Ieri mattina sulla porta dell'ufficio in cui si effettuano la scelta e la revoca del medico erano affissi due avvisi di fatto poco formali in quanto scritti a mano, con qualche cancellatura, seppure con timbro e firma, con cui si rendeva noto che a causa della carenza di personale l'ufficio ex Saub restava chiuso.

"Per urgenze - era riportato - rivolgersi agli uffici di Ceccano o Frosinone". Accanto un secondo avviso: "Per maggiori informazioni rivolgersi al dott. Zagarola". Fra l'altro il primo avviso sembra stato "riciclato" giorno per giorno, infatti riguardo la chiusura, la prima data riportata è 18 giugno 2019, con due cancellazioni dei giorni; dunque la stessa affissione con qualche "scarabocchio" potrebbe essere stata aggiornata in base alle novità del giorno. «Procedure discutibili - accusa Cittadinanza attiva - in termini di forma, ma soprattutto risulta assurdo che non venga erogato un servizio magari perchè c'è stato un pensionamento (comunque prevedibile e non improvviso) che è sfuggito a ogni attenzione in termini di organizzazione del personale.

A pagarne le conseguenze sono sempre i cittadini costretti a subire le conseguenze di disservizi, sbattuti da struttura all'altra, costretti a spostarsi e a non avere garanzie su servizi che dovrebbero essere assicurati. Occorre organizzazione - afferma il Tribunale del malato - anche i servizi minori e apparentemente non urgenti servono e non possono essere sospesi all'improvviso».

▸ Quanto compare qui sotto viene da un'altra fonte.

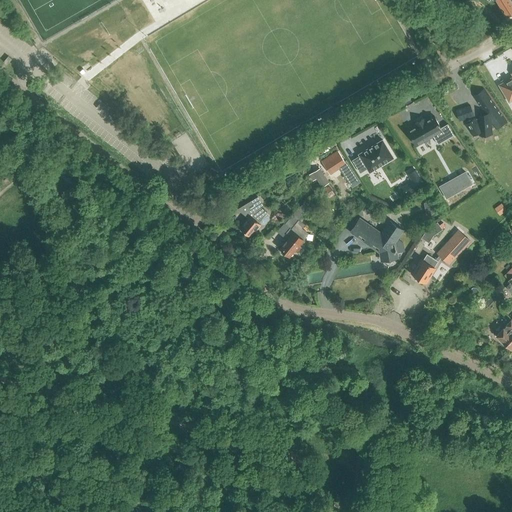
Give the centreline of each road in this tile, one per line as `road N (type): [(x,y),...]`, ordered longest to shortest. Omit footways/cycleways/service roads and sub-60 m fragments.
road 1 (residential): [(187,227),(511,32)]
road 2 (unclassified): [(511,383),(391,323),(284,303),(187,227)]
road 3 (track): [(0,385),(277,451)]
road 4 (unclassified): [(187,227),(0,72)]
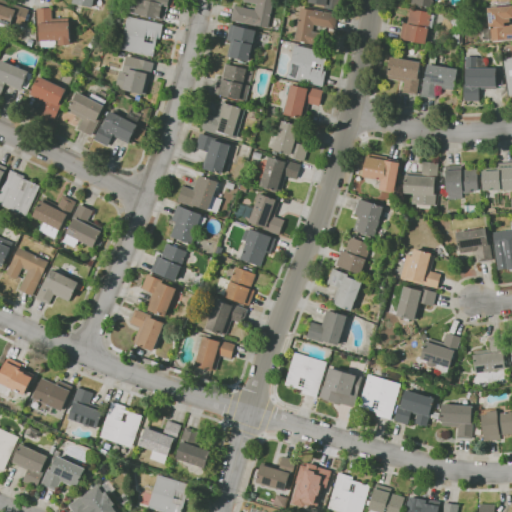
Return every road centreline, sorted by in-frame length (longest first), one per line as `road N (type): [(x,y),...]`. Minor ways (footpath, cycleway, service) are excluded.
road 1 (residential): [(511,472),(440,469),(232,407),(118,369),(0,316)]
road 2 (residential): [(371,0),(349,115),(220,511)]
road 3 (residential): [(82,353),(157,167),(201,0)]
road 4 (residential): [(511,128),(470,134),(349,115)]
road 5 (residential): [(0,129),(145,198)]
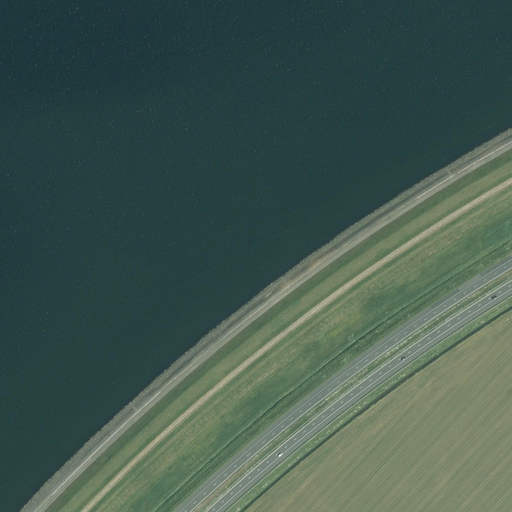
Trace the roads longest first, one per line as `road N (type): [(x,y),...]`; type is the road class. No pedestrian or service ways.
road 1 (track): [(83,511),(187,412),(298,322),(511,181)]
road 2 (motorway): [(511,261),(337,380),(182,511)]
road 3 (motorway): [(213,511),(348,398),(511,286)]
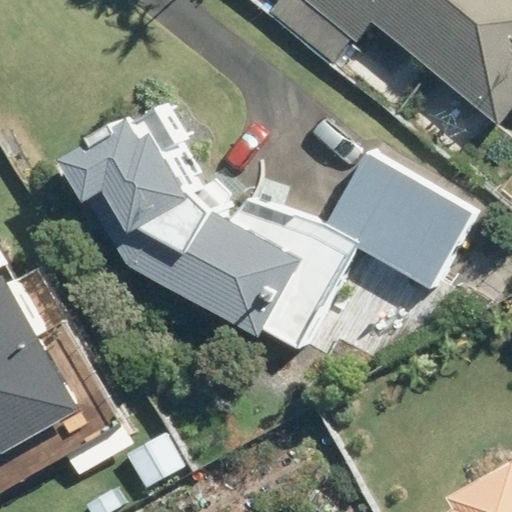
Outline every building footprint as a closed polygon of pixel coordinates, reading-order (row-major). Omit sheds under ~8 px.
[(511,0),(321,0),(364,35),(379,16),(506,118),(511,111),(511,0)] [(148,100),(76,141),(140,251),(309,347),(354,270),(209,187),(167,115),(159,119),(148,100)] [(332,225),(437,283),(479,208),(375,150),(332,225)] [(0,279),(29,263),(3,216),(0,217),(0,279)] [(0,474),(42,449),(47,458),(124,414),(50,279),(0,307),(0,474)] [(131,448),(150,485),(191,464),(171,426),(131,448)] [(511,511),(511,458),(456,489),(463,501),(443,511),(511,511)] [(117,483),(88,499),(95,511),(113,511),(129,504),(117,483)]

Effettivamente la sospensione del servizio ha causato qualche disagio all'utenza che si è recata nei giorni scorsi all'ufficio ex Saub e si è ritrovata la porta chiusa e gli avvisi scritti a mano di mancata erogazione del servizio.
La situazione dovrà essere affrontata e ripristinata la funzionalità del settore che, seppure minore, non può essere soppresso lasciando l'utenza in balia degli eventi.